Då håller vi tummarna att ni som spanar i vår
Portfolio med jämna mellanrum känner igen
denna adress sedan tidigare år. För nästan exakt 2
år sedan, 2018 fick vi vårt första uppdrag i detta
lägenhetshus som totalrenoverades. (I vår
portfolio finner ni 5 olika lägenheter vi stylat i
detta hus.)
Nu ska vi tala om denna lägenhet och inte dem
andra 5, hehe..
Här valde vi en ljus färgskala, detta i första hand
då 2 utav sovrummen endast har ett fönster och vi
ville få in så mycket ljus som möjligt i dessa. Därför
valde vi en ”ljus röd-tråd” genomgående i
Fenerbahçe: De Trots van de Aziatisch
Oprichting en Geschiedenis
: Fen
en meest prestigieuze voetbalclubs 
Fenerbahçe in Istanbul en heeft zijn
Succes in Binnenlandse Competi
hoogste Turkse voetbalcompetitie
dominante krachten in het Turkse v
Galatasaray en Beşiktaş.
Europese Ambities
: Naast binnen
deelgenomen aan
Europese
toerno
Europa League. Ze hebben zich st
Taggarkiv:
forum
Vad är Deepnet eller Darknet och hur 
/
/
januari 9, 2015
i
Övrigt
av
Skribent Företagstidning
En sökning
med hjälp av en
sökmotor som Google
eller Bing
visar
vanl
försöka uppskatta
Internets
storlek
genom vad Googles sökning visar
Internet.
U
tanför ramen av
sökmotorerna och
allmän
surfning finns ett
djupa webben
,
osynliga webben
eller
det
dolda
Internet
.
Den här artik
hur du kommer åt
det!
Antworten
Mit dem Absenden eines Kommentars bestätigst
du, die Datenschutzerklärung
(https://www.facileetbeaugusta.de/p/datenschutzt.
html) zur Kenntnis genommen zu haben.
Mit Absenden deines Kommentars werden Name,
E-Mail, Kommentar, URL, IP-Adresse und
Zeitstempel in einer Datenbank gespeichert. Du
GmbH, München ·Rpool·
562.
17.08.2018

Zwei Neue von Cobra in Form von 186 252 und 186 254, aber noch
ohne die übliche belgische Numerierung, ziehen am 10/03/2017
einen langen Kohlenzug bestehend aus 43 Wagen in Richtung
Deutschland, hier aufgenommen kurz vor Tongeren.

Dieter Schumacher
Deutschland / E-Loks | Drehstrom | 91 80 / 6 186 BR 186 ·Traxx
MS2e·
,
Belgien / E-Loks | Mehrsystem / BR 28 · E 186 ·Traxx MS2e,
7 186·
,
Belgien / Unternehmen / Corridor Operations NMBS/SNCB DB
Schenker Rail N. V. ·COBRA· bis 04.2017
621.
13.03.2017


-.-.-

What is expected: The records above are to be restated word for word, in full.

Answer box:
Då håller vi tummarna att ni som spanar i vår
Portfolio med jämna mellanrum känner igen
denna adress sedan tidigare år. För nästan exakt 2
år sedan, 2018 fick vi vårt första uppdrag i detta
lägenhetshus som totalrenoverades. (I vår
portfolio finner ni 5 olika lägenheter vi stylat i
detta hus.)
Nu ska vi tala om denna lägenhet och inte dem
andra 5, hehe..
Här valde vi en ljus färgskala, detta i första hand
då 2 utav sovrummen endast har ett fönster och vi
ville få in så mycket ljus som möjligt i dessa. Därför
valde vi en ”ljus röd-tråd” genomgående i
Fenerbahçe: De Trots van de Aziatisch
Oprichting en Geschiedenis
: Fen
en meest prestigieuze voetbalclubs 
Fenerbahçe in Istanbul en heeft zijn
Succes in Binnenlandse Competi
hoogste Turkse voetbalcompetitie
dominante krachten in het Turkse v
Galatasaray en Beşiktaş.
Europese Ambities
: Naast binnen
deelgenomen aan
Europese
toerno
Europa League. Ze hebben zich st
Taggarkiv:
forum
Vad är Deepnet eller Darknet och hur 
/
/
januari 9, 2015
i
Övrigt
av
Skribent Företagstidning
En sökning
med hjälp av en
sökmotor som Google
eller Bing
visar
vanl
försöka uppskatta
Internets
storlek
genom vad Googles sökning visar
Internet.
U
tanför ramen av
sökmotorerna och
allmän
surfning finns ett
djupa webben
,
osynliga webben
eller
det
dolda
Internet
.
Den här artik
hur du kommer åt
det!
Antworten
Mit dem Absenden eines Kommentars bestätigst
du, die Datenschutzerklärung
(https://www.facileetbeaugusta.de/p/datenschutzt.
html) zur Kenntnis genommen zu haben.
Mit Absenden deines Kommentars werden Name,
E-Mail, Kommentar, URL, IP-Adresse und
Zeitstempel in einer Datenbank gespeichert. Du
GmbH, München ·Rpool·
562.
17.08.2018

Zwei Neue von Cobra in Form von 186 252 und 186 254, aber noch
ohne die übliche belgische Numerierung, ziehen am 10/03/2017
einen langen Kohlenzug bestehend aus 43 Wagen in Richtung
Deutschland, hier aufgenommen kurz vor Tongeren.

Dieter Schumacher
Deutschland / E-Loks | Drehstrom | 91 80 / 6 186 BR 186 ·Traxx
MS2e·
,
Belgien / E-Loks | Mehrsystem / BR 28 · E 186 ·Traxx MS2e,
7 186·
,
Belgien / Unternehmen / Corridor Operations NMBS/SNCB DB
Schenker Rail N. V. ·COBRA· bis 04.2017
621.
13.03.2017


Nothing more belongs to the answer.